Pour cette même raison, à savoir le fait que les gouvernements sont sous l’influence de lobbies financiers qui ont retrouvé puissance et arrogance, il n’est guère plus simple d’éviter une nouvelle crise financière. Le mauvais génie de la finance s’est échappé de la bouteille et les gouvernements ne parviennent pas à l’y faire rentrer. Les solutions techniques ne manquent pas et visent toutes à éviter que le crédit ne devienne le ferment d’une spéculation débridée.

Tout d’abord, un retour à une séparation entre banques commerciales et d’investissement, et un nouveau principe de rémunération de tous les acteurs de la finance en fonction du lent retour des profits effectivement réalisés et non plus anticipés. Cela permettrait de faire triompher à nouveau le temps long de la production de richesses par l’innovation et la satisfaction des demandes des acteurs de l’économie réelle.

Mais on peut aussi alternativement durcir les contraintes légales pesant sur les banques en termes de capital propre et de liquidité, au prix d’un renchérissement assumé du crédit destiné à freiner la spéculation et à favoriser une allocation moins inefficace du capital. C’est ce qu’amorcent les nouvelles règles prudentielles dites de Bâle III 1, mais les lobbies des banques sont à l’oeuvre pour en atténuer la rigueur.

Les banquiers centraux ne peuvent plus affirmer : " Je ne sais ni détecter ni enrayer une bulle spéculative. " En effet, ils se doivent d’agir pour en prévenir la répétition grâce à la fixation du taux d’intérêt, et mieux encore en utilisant à nouveau le taux de réserves obligatoires des banques pour enrayer les emballements du crédit et obtenir un réglage conjoncturel et sectoriel fin, en discriminant entre le logement, l’investissement productif, la consommation... et la spéculation. N’est-il pas plus satisfaisant de le faire continûment et rationnellement pendant les périodes d’expansion plutôt que brutalement et dans l’improvisation une fois la crise ouverte, comme ce fut le cas aux Etats-Unis après la faillite de Lehman Brothers ?

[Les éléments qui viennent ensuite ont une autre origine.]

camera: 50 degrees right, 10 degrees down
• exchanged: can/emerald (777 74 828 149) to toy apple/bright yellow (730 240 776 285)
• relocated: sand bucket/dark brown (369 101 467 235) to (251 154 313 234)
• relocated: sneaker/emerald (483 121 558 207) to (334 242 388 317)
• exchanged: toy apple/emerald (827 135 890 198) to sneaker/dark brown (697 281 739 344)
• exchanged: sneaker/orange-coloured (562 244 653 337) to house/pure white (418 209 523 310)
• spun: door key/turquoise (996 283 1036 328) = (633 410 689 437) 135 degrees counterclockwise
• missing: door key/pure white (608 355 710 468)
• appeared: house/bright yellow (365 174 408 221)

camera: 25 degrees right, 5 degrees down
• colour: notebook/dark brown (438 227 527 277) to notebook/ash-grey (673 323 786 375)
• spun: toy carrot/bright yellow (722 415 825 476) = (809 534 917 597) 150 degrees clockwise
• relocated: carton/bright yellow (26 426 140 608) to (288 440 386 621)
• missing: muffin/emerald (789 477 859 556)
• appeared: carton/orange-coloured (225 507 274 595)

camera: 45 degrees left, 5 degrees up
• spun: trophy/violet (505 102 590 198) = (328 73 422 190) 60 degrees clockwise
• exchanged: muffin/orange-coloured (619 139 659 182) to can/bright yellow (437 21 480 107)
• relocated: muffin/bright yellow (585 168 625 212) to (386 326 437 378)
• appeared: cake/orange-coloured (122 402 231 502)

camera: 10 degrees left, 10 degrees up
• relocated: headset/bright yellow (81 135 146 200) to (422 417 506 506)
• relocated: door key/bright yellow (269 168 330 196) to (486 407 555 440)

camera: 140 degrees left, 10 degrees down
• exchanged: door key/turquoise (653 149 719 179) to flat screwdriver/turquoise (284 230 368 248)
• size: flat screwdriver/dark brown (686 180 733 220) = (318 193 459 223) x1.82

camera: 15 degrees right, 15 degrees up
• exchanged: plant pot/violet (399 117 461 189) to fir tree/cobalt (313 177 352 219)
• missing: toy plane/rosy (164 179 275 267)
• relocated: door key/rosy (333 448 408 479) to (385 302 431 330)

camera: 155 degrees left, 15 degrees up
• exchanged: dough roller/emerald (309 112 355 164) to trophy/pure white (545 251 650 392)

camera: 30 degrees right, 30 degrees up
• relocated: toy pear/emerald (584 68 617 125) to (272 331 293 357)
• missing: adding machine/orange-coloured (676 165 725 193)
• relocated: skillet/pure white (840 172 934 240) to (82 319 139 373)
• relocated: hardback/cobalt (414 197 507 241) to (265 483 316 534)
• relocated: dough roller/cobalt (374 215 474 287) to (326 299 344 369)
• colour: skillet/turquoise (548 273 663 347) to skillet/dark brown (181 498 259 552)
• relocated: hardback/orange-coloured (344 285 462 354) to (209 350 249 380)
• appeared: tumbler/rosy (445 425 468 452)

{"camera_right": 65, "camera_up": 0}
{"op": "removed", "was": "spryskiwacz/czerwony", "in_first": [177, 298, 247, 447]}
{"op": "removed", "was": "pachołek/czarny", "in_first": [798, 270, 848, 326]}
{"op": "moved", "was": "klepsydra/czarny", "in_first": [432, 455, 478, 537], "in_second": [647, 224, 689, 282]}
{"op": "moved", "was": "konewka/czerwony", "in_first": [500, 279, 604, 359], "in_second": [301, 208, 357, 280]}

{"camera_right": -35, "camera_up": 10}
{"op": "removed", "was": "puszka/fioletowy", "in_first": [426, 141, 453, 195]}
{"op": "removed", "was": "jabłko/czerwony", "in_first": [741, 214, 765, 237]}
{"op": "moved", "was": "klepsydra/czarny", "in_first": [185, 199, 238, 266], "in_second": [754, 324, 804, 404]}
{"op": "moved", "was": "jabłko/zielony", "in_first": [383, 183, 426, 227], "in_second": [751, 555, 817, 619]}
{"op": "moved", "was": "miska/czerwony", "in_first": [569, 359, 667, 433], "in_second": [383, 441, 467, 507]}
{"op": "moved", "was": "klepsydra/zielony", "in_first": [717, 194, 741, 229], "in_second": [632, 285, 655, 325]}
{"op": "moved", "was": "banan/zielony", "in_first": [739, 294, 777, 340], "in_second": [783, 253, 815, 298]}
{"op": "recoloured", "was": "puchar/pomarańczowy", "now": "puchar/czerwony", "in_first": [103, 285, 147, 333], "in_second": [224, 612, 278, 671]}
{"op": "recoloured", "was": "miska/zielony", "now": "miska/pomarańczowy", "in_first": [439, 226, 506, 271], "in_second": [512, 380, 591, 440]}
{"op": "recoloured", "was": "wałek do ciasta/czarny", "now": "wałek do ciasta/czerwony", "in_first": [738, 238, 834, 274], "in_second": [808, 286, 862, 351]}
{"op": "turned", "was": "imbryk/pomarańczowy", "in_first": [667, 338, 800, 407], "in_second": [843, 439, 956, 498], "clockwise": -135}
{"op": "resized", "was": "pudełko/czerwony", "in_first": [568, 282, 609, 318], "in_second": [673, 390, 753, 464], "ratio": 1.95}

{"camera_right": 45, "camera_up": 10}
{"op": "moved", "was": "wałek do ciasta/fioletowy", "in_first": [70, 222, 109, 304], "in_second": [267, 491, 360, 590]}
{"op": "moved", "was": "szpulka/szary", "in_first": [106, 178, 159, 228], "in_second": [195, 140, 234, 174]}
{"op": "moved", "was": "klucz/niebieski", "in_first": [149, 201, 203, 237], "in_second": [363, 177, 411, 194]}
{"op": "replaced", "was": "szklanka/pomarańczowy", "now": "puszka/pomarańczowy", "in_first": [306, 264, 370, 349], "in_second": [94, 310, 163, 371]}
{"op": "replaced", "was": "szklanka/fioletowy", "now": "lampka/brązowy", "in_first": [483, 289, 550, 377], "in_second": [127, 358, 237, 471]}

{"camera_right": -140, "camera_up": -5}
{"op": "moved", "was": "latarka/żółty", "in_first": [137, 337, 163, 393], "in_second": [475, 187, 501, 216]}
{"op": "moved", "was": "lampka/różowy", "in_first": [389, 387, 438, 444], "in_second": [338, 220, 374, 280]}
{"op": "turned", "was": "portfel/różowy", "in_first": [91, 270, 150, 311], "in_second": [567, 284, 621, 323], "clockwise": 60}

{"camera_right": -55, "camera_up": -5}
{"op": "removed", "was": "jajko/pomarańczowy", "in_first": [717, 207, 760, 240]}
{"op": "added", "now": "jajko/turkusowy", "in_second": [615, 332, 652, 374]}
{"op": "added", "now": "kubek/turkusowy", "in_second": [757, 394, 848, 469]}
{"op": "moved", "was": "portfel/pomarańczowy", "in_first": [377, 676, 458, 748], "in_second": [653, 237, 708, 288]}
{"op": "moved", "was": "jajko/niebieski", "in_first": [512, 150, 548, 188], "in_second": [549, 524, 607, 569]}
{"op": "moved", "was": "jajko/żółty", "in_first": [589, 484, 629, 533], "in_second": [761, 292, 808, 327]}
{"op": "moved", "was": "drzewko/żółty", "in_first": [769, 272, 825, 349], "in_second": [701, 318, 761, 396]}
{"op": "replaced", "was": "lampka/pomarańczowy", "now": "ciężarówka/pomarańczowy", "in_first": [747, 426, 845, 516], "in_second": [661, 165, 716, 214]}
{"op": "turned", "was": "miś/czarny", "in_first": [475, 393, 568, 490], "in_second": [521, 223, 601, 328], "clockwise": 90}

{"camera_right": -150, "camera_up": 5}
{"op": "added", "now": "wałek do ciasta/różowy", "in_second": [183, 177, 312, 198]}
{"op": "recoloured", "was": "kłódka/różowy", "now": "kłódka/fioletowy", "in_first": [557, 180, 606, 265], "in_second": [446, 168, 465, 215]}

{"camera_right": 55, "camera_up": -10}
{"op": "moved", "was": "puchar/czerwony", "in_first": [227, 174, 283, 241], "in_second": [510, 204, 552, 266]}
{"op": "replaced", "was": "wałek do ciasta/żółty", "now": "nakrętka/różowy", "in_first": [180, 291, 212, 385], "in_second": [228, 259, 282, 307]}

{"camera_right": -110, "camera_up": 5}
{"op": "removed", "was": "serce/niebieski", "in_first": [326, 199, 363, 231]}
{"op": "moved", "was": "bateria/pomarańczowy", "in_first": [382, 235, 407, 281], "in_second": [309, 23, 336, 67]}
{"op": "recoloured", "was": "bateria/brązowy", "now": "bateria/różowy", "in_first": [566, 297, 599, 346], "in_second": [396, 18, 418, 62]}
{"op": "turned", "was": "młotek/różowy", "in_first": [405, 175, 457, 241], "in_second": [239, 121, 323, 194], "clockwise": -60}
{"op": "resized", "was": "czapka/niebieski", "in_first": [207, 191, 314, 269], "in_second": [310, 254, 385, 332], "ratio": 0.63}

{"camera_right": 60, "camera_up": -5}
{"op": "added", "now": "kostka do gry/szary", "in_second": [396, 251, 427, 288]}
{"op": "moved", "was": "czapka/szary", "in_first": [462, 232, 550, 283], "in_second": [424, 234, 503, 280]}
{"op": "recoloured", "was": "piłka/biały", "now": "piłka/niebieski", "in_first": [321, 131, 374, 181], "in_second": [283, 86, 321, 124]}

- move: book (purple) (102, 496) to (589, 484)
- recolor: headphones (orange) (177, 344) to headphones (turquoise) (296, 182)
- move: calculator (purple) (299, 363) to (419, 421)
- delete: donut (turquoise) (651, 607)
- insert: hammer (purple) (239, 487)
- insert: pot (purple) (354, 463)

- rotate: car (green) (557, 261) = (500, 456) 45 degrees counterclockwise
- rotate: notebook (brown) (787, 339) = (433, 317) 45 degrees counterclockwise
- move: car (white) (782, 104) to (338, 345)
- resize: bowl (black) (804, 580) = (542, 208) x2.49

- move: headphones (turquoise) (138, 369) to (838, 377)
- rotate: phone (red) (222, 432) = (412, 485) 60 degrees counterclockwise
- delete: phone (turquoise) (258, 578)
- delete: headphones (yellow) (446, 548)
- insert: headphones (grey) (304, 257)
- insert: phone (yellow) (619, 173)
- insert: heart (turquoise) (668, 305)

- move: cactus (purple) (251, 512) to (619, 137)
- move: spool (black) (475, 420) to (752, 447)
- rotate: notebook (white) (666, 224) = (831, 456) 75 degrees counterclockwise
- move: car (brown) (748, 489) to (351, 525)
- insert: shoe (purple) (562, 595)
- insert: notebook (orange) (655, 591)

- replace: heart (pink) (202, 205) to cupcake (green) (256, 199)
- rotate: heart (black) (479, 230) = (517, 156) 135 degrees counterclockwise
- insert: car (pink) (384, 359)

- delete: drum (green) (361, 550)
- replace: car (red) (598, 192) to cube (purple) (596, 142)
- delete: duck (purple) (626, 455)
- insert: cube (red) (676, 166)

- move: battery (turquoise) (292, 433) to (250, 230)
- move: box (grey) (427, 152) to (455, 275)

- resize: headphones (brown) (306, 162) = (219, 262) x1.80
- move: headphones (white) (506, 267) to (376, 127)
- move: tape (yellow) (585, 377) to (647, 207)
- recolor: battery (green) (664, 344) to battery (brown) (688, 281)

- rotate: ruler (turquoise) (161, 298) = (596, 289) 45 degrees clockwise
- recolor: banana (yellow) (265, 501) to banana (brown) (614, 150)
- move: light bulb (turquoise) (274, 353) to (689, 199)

Enfin, il est possible d’éviter qu’un afflux de capitaux en quête de placements spéculatifs ne vienne déstabiliser une économie par ailleurs vertueuse. C’est ce que montrent l’équivalent brésilien de la taxe Tobin, les encaje2 chiliens ou encore les habiles dispositifs suisses. Les responsables brésiliens, pour freiner l’afflux de capitaux à la recherche de plus-values rapides, ont institué en 2010 une taxe initialement de 2 % sur toutes les entrées de capital. De longue date, la Suisse utilise massivement le coefficient de réserves sans rémunération appliqué aux entrées de capitaux comme mesure clé pour éviter que son économie ne soit périodiquement emportée par des bulles spéculatives. Ces exemples invalident l’objection selon laquelle ceci nécessiterait une coordination internationale et un accord unanime. Ils montrent que ce n’est pas une question d’idéologie - comme l’illustre le Chili -mais de bonne gestion et de pragmatisme. Le Fonds monétaire international, lui-même, a fini par reconnaître l’utilité de la taxe Tobin.

Il faut donc tordre le cou aux arguments fallacieux qui concluent que partout et toujours l’innovation financière et les spéculateurs finiront par triompher. On n’a pas observé de crise financière des subprime au Canada, et aucune bulle immobilière ne s’est formée en Allemagne. Dans les deux cas, le contrôle de la collectivité a permis d’éviter un effondrement équivalent à celui du système financier américain.

  • 1. Nouveau dispositif international de réglementation bancaire dont l’élaboration a été lancée suite à la crise de 2008. Sa mise en place doit s’échelonner entre 2013 et 2018.
  • 2. Dispositif qui oblige chaque investisseur à confier à la banque centrale une somme équivalant à 30 % des fonds qu’il place dans le pays.